• _RECORDS SHOWN_:
........

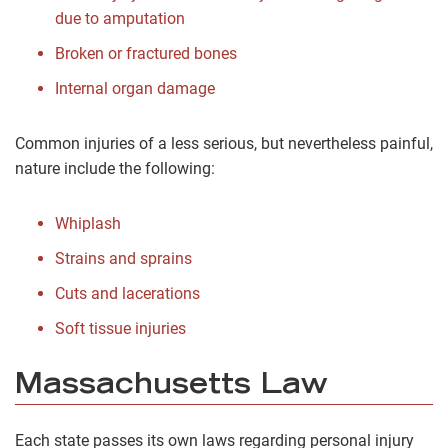
due to amputation
Broken or fractured bones
Internal organ damage
Common injuries of a less serious, but nevertheless painful,
nature include the following:
Whiplash
Strains and sprains
Cuts and lacerations
Soft tissue injuries
Massachusetts Law
Each state passes its own laws regarding personal injury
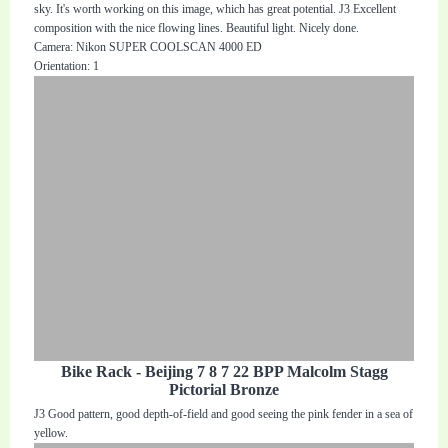
sky. It's worth working on this image, which has great potential. J3 Excellent
composition with the nice flowing lines. Beautiful light. Nicely done.
Camera: Nikon SUPER COOLSCAN 4000 ED
Orientation: 1
Bike Rack - Beijing 7 8 7 22 BPP Malcolm Stagg
Pictorial Bronze
J3 Good pattern, good depth-of-field and good seeing the pink fender in a sea of
yellow.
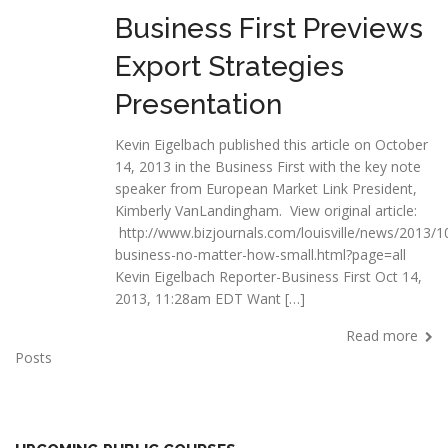
Business First Previews
Export Strategies
Presentation
Kevin Eigelbach published this article on October
14, 2013 in the Business First with the key note
speaker from European Market Link President,
Kimberly VanLandingham. View original article:
http://www.bizjournals.com/louisville/news/2013/1
business-no-matter-how-small.html?page=all
Kevin Eigelbach Reporter-Business First Oct 14,
2013, 11:28am EDT Want […]
Read more
Posts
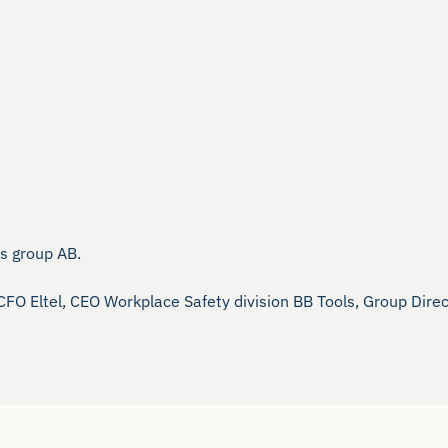
 group AB.

 CFO Eltel, CEO Workplace Safety division BB Tools, Group Di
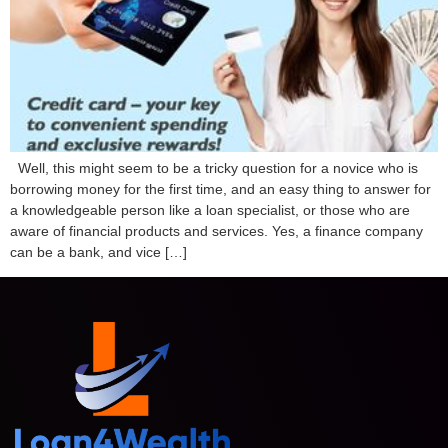
Well, this might seem to be a tricky question for a novice who is
borrowing money for the first time, and an easy thing to answer for
a knowledgeable person like a loan specialist, or those who are
aware of financial products and services. Yes, a finance company
can be a bank, and vice […]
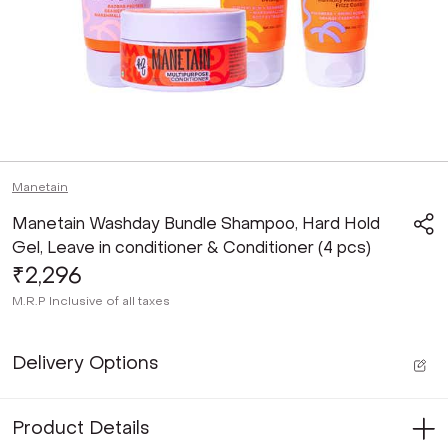
Manetain
Manetain Washday Bundle Shampoo, Hard Hold
Gel, Leave in conditioner & Conditioner (4 pcs)
₹2,296
M.R.P
Inclusive of all taxes
Delivery Options
Product Details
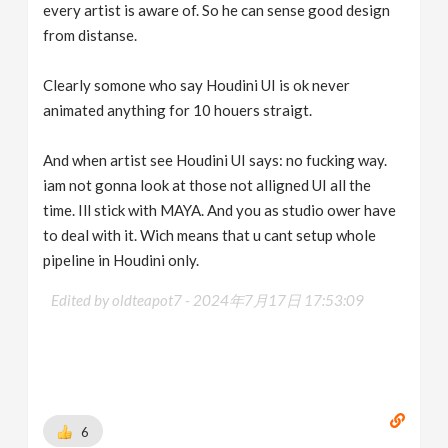
every artist is aware of. So he can sense good design
from distanse.
Clearly somone who say Houdini UI is ok never
animated anything for 10 houers straigt.
And when artist see Houdini UI says: no fucking way.
iam not gonna look at those not alligned UI all the
time. Ill stick with MAYA. And you as studio ower have
to deal with it. Wich means that u cant setup whole
pipeline in Houdini only.
Edited by oldteapot7 -
2024年7月17日 17:53:09
6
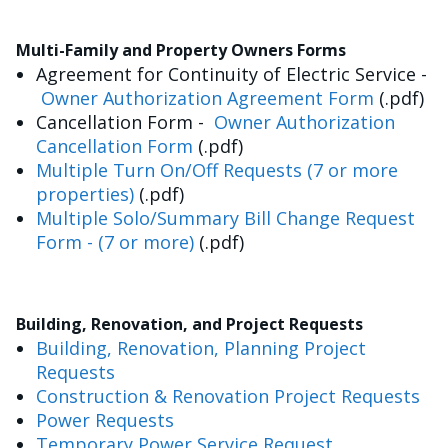
Multi-Family and Property Owners Forms
Agreement for Continuity of Electric Service -
Owner Authorization Agreement Form
(.pdf)
Cancellation Form -
Owner Authorization
Cancellation Form
(.pdf)
Multiple Turn On/Off Requests (7 or more
properties)
(.pdf)
Multiple Solo/Summary Bill Change Request
Form - (7 or more)
(.pdf)
Building, Renovation, and Project Requests
Building, Renovation, Planning Project
Requests
Construction & Renovation Project Requests
Power Requests
Temporary Power Service Request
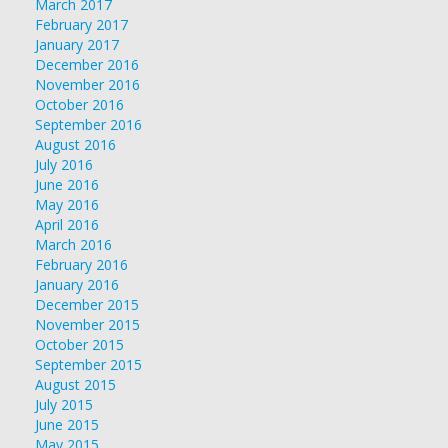
March 2017
February 2017
January 2017
December 2016
November 2016
October 2016
September 2016
August 2016
July 2016
June 2016
May 2016
April 2016
March 2016
February 2016
January 2016
December 2015
November 2015
October 2015
September 2015
August 2015
July 2015
June 2015
May 2015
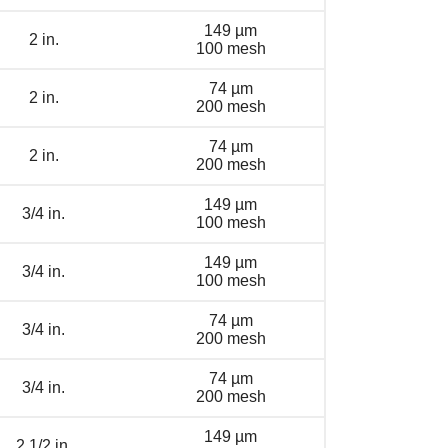
149 µm
2 in.
100 mesh
74 µm
2 in.
200 mesh
74 µm
2 in.
200 mesh
149 µm
3/4 in.
100 mesh
149 µm
3/4 in.
100 mesh
74 µm
3/4 in.
200 mesh
74 µm
3/4 in.
200 mesh
149 µm
2 1/2 in.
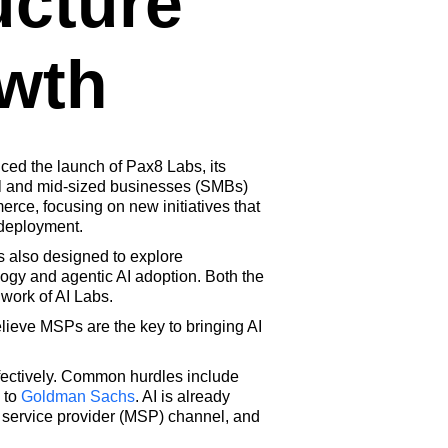
ucture
wth
ed the launch of Pax8 Labs, its
all and mid-sized businesses (SMBs)
rce, focusing on new initiatives that
 deployment.
s also designed to explore
logy and agentic AI adoption. Both the
 work of AI Labs.
elieve MSPs are the key to bringing AI
fectively. Common hurdles include
 to
Goldman Sachs
. AI is already
 service provider (MSP) channel, and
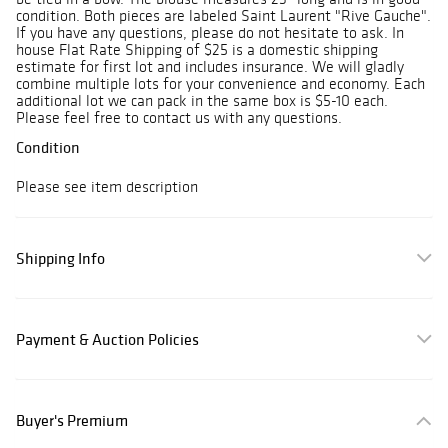
condition. Both pieces are labeled Saint Laurent "Rive Gauche".
If you have any questions, please do not hesitate to ask. In
house Flat Rate Shipping of $25 is a domestic shipping
estimate for first lot and includes insurance. We will gladly
combine multiple lots for your convenience and economy. Each
additional lot we can pack in the same box is $5-10 each.
Please feel free to contact us with any questions.
Condition
Please see item description
Shipping Info
Payment & Auction Policies
Buyer's Premium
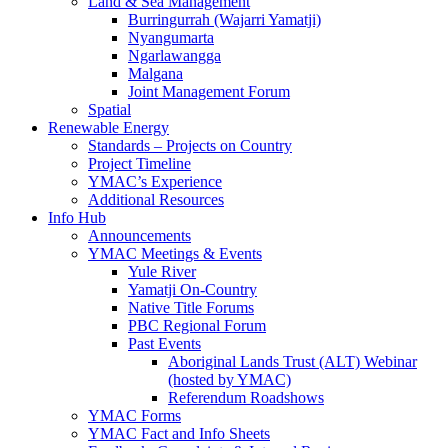
Land & Sea Management
Burringurrah (Wajarri Yamatji)
Nyangumarta
Ngarlawangga
Malgana
Joint Management Forum
Spatial
Renewable Energy
Standards – Projects on Country
Project Timeline
YMAC’s Experience
Additional Resources
Info Hub
Announcements
YMAC Meetings & Events
Yule River
Yamatji On-Country
Native Title Forums
PBC Regional Forum
Past Events
Aboriginal Lands Trust (ALT) Webinar
(hosted by YMAC)
Referendum Roadshows
YMAC Forms
YMAC Fact and Info Sheets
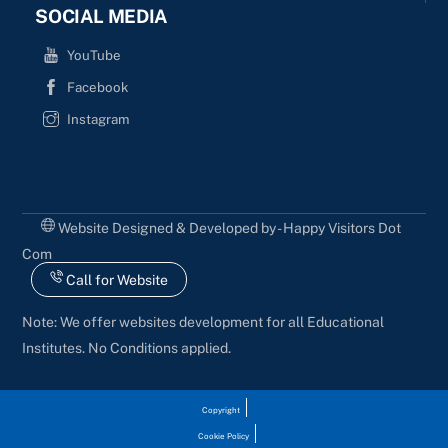
SOCIAL MEDIA
YouTube
Facebook
Instagram
Website Designed & Developed by - Happy Visitors Dot
Com
Call for Website
Note: We offer websites development for all Educational
Institutes. No Conditions applied.
Copyright
Cookie Policy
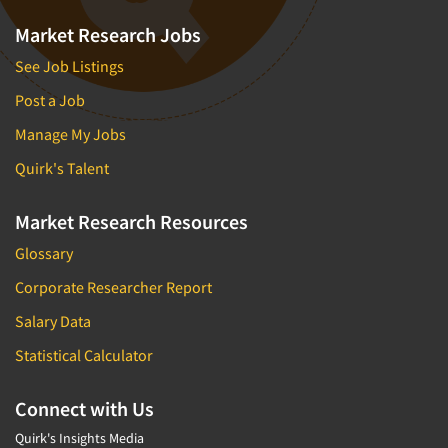
Market Research Jobs
See Job Listings
Post a Job
Manage My Jobs
Quirk's Talent
Market Research Resources
Glossary
Corporate Researcher Report
Salary Data
Statistical Calculator
Connect with Us
Quirk's Insights Media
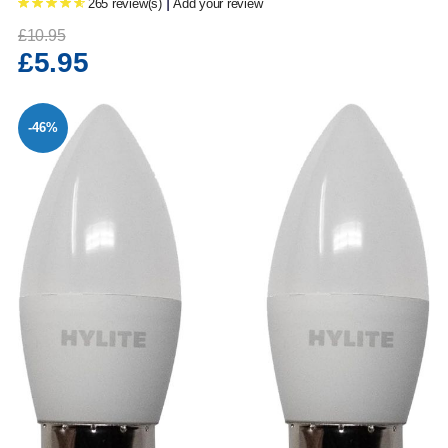
|
265 review(s)
Add your review
£10.95
£5.95
-46%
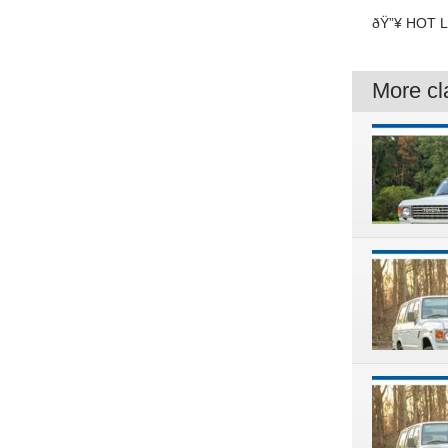
ðŸ”¥ HOT LI
More cla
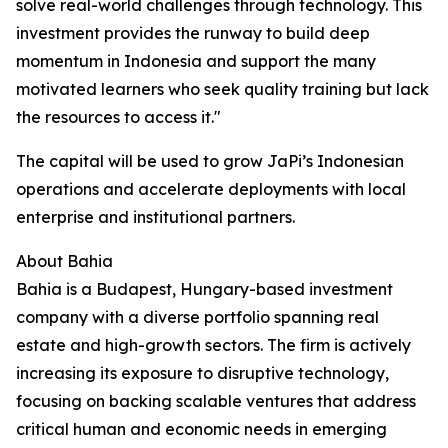
solve real-world challenges through technology. This
investment provides the runway to build deep
momentum in Indonesia and support the many
motivated learners who seek quality training but lack
the resources to access it."
The capital will be used to grow JaPi’s Indonesian
operations and accelerate deployments with local
enterprise and institutional partners.
About Bahia
Bahia is a Budapest, Hungary-based investment
company with a diverse portfolio spanning real
estate and high-growth sectors. The firm is actively
increasing its exposure to disruptive technology,
focusing on backing scalable ventures that address
critical human and economic needs in emerging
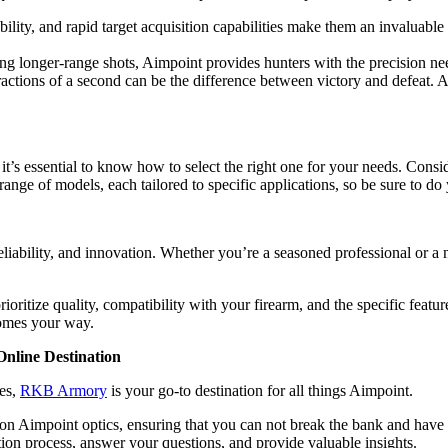
lity, and rapid target acquisition capabilities make them an invaluable a
ng longer-range shots, Aimpoint provides hunters with the precision ne
ractions of a second can be the difference between victory and defeat. 
, it’s essential to know how to select the right one for your needs. Consi
ange of models, each tailored to specific applications, so be sure to d
reliability, and innovation. Whether you’re a seasoned professional or a
oritize quality, compatibility with your firearm, and the specific featu
comes your way.
nline Destination
ies,
RKB Armory
is your go-to destination for all things Aimpoint.
 Aimpoint optics, ensuring that you can not break the bank and have a
tion process, answer your questions, and provide valuable insights.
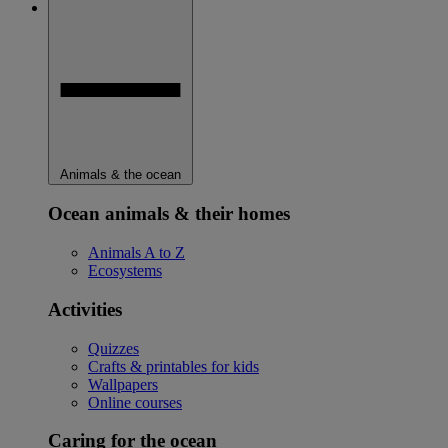
Animals & the ocean
Ocean animals & their homes
Animals A to Z
Ecosystems
Activities
Quizzes
Crafts & printables for kids
Wallpapers
Online courses
Caring for the ocean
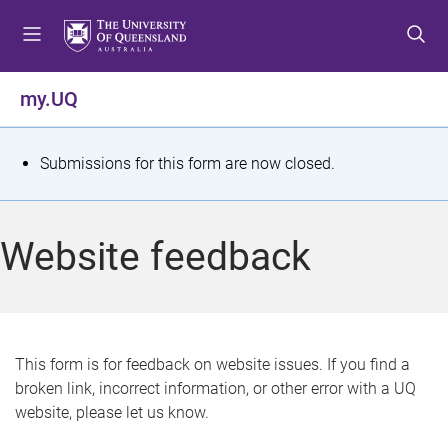
S
S
S
k
k
k
i
i
i
p
p
p
my.UQ
t
t
t
o
o
o
m
c
f
S
Submissions for this form are now closed.
e
o
o
t
n
n
o
u
t
t
a
Website feedback
e
e
t
n
r
t
u
s
This form is for feedback on website issues. If you find a
broken link, incorrect information, or other error with a UQ
m
website, please let us know.
e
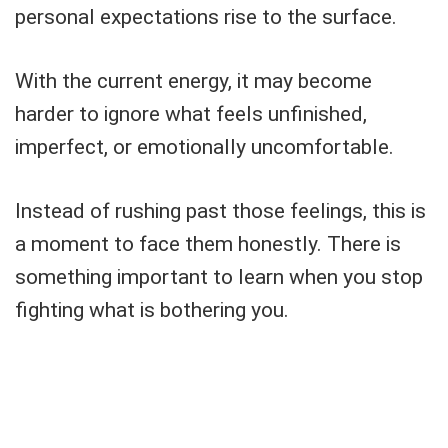
personal expectations rise to the surface.
With the current energy, it may become
harder to ignore what feels unfinished,
imperfect, or emotionally uncomfortable.
Instead of rushing past those feelings, this is
a moment to face them honestly. There is
something important to learn when you stop
fighting what is bothering you.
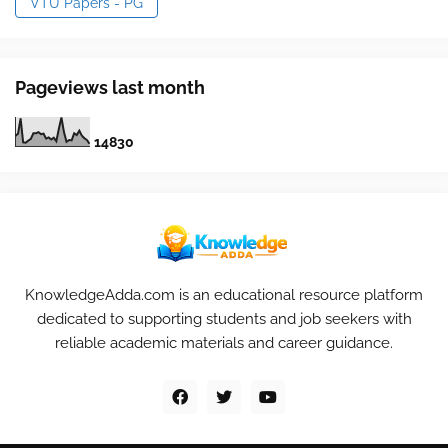
VTU Papers - PG
Pageviews last month
1
4
8
3
0
KnowledgeAdda.com is an educational resource platform
dedicated to supporting students and job seekers with
reliable academic materials and career guidance.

........

• _EXERCISE AIM_:
Pick out every line of the material that contains the word "Kevin", and copy each of those lines in full.

• _ANSWER BELOW_:
Kevin Eigelbach published this article on October
Kevin Eigelbach Reporter-Business First Oct 14,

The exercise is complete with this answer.